As chefes de família, as trabalhadoras, as provedoras dos lares. Todas as que trabalham de sol a sol e que, mesmo assim, têm tempo para parar. E saudar. E cantar. E dançar. E confiar. E fazer-nos sentir parte da família.

Marcaram-me as pegadas no chão. Os sorrisos. Mesmo aqueles que escondem um olhar triste, sofrido.

Marcou-me o calor da terra nos pés. O caminhar sem óculos de sol e sem música, sem ruído a distrair-me do que se passa à minha volta. As cores das capulanas.

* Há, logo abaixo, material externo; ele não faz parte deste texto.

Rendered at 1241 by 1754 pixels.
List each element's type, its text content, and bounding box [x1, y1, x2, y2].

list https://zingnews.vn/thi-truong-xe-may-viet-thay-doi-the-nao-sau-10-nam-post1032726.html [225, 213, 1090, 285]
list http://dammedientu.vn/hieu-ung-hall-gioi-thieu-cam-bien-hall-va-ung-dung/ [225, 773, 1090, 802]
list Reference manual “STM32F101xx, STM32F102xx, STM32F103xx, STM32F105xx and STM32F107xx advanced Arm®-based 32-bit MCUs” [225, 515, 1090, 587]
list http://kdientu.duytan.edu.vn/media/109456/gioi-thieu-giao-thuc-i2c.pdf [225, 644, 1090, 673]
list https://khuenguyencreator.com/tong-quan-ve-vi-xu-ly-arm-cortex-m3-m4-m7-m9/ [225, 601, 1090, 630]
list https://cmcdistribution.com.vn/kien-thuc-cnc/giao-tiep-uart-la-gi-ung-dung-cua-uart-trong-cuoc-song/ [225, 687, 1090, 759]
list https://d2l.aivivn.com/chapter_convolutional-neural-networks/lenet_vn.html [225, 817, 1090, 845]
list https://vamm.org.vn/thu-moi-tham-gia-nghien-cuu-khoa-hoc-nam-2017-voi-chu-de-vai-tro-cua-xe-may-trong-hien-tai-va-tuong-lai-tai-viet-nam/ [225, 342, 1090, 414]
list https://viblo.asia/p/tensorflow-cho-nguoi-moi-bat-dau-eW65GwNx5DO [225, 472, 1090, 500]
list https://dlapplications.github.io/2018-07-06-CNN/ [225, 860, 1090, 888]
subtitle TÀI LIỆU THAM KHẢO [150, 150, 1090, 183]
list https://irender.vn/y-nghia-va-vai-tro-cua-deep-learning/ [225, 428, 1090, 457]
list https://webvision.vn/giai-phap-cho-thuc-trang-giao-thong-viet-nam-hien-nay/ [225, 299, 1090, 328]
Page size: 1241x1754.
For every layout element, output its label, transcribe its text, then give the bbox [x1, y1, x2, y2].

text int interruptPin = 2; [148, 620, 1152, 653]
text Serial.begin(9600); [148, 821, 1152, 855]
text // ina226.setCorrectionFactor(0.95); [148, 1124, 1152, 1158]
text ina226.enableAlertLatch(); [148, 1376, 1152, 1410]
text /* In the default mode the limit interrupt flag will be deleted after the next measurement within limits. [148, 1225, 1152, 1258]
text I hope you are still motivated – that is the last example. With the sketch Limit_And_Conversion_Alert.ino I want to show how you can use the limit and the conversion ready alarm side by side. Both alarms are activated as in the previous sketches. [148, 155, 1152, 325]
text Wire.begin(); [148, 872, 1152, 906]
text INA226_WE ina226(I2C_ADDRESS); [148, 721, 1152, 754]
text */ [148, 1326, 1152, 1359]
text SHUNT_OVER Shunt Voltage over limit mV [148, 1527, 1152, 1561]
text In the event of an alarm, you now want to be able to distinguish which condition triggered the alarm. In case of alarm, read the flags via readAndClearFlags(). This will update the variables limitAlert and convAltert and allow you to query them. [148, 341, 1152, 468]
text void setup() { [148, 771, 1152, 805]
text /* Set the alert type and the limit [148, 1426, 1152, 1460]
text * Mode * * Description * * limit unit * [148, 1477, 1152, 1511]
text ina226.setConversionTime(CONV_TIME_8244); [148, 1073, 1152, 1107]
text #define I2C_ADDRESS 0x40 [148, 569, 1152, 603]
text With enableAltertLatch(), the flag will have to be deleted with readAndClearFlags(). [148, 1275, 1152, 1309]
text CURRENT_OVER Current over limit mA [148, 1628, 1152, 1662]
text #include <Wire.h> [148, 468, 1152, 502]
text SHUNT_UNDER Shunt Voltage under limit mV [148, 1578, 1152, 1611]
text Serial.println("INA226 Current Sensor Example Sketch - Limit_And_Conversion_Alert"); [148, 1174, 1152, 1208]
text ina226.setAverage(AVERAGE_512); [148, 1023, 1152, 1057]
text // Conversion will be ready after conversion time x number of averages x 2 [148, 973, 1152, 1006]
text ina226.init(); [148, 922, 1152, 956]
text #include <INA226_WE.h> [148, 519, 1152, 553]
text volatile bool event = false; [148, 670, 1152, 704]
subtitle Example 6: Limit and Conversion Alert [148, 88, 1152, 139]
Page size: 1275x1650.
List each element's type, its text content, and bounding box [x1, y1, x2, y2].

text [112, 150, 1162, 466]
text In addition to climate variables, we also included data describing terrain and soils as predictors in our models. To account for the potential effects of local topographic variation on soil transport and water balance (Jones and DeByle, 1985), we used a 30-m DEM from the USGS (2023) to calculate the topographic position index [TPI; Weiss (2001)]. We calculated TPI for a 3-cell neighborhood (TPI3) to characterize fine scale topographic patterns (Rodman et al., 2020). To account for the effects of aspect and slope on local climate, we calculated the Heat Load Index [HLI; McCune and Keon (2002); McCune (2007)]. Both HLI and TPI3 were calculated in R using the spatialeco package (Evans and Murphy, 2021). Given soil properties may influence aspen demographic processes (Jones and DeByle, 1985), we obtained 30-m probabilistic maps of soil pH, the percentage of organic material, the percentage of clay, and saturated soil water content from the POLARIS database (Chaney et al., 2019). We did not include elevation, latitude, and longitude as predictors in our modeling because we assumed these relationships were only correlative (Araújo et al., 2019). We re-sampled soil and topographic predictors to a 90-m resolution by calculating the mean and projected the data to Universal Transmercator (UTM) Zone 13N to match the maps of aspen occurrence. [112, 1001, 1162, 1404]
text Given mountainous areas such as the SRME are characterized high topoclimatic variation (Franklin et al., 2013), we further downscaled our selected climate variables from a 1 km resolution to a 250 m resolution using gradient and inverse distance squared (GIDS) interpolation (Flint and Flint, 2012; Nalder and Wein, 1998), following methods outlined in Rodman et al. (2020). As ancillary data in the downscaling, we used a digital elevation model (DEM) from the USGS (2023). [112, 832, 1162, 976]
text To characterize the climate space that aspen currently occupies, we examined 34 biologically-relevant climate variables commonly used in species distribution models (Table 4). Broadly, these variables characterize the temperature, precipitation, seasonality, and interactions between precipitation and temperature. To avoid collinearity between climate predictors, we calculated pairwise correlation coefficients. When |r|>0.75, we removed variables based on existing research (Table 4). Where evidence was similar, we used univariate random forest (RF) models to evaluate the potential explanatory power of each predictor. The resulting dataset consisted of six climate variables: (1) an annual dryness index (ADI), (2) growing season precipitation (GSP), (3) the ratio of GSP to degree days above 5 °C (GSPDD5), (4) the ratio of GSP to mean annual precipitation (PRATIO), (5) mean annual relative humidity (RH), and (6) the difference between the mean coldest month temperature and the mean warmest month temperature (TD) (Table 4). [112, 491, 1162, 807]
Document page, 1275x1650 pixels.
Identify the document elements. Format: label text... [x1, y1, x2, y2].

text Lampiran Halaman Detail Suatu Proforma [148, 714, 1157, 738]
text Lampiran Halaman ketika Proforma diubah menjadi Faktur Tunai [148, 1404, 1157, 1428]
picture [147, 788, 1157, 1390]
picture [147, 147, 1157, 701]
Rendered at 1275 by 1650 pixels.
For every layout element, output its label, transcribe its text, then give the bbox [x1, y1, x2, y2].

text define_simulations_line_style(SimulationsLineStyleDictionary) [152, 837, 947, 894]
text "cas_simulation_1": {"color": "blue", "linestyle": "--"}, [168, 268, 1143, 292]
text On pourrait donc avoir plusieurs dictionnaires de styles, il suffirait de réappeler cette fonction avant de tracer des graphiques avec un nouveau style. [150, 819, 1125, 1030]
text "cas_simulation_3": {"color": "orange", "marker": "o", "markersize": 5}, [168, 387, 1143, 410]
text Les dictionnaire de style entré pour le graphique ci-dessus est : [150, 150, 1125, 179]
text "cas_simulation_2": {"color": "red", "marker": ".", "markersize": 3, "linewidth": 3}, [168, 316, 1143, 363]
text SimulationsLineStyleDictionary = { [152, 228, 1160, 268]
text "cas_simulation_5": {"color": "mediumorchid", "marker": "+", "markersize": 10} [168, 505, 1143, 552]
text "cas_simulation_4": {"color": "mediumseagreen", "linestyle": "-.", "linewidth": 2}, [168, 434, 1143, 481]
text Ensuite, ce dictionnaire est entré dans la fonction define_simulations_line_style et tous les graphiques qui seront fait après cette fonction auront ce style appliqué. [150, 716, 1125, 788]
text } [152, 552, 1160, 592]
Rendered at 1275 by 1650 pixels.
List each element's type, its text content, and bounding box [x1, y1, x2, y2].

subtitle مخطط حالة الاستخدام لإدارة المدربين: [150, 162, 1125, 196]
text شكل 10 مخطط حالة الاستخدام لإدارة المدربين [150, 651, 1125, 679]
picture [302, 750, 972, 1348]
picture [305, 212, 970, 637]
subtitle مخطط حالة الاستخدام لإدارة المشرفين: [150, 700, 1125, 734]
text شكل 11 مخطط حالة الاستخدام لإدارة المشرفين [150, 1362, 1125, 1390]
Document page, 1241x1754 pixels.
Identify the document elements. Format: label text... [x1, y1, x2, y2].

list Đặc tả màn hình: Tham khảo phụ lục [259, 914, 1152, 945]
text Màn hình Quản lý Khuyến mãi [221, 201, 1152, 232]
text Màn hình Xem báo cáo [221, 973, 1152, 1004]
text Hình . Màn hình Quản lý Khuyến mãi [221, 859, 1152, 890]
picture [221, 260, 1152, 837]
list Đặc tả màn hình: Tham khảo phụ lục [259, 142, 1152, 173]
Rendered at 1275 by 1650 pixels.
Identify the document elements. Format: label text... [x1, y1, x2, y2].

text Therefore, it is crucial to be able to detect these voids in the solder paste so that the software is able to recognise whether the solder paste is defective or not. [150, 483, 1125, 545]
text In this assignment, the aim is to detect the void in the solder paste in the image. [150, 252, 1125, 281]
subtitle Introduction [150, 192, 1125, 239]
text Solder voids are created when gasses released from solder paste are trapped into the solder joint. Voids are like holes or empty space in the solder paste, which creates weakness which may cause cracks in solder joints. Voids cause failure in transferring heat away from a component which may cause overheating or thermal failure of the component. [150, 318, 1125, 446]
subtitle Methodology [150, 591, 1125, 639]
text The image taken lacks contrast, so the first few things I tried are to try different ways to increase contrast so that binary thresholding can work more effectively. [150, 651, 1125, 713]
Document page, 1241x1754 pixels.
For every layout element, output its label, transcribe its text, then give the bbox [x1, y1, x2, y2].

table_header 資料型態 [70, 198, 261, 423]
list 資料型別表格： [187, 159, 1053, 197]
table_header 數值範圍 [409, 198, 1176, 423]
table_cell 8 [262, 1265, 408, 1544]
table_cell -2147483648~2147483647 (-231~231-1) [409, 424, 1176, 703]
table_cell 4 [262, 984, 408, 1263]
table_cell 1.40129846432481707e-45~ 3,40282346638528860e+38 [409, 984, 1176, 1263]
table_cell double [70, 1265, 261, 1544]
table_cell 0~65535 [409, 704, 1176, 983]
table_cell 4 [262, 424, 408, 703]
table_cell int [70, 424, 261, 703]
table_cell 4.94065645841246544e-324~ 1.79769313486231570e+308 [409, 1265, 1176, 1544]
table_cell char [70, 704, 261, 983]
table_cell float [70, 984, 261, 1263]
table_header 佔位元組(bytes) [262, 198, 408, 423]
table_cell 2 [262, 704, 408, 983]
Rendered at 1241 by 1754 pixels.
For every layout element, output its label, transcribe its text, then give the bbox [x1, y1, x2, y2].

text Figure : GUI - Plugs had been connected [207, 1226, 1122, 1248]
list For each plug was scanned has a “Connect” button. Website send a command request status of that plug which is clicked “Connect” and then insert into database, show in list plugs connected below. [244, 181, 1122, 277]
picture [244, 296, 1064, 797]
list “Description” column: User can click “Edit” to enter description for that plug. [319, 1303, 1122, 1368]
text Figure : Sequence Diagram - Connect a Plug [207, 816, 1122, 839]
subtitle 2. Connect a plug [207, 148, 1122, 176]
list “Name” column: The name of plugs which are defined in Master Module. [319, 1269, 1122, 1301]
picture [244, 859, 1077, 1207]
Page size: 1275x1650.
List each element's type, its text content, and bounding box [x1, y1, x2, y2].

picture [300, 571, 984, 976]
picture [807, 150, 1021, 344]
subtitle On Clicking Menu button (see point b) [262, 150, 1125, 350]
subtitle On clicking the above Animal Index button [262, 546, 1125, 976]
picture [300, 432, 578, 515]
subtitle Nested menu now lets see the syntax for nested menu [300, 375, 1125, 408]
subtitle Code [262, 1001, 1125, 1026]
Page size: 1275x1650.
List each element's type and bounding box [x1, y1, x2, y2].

Marcaram-me as maravilhosas particularidades desta comunidade… a maneira de falar e de comunicar, o tempo que reservam para saudar. As conversas inesperadas com desconhecidos. O ritmo moçambicano. O tempo.

Regressei com a certeza de que deixei lá muito de mim, naquela que foi e será agora, para sempre, a minha (nossa) casa. Trouxe comigo muitas aprendizagens, muito amor, muita partilha. Muita saudade. Mas acima de tudo, muita gratidão pela oportunidade de servir e de crescer… com o GASPORTO.”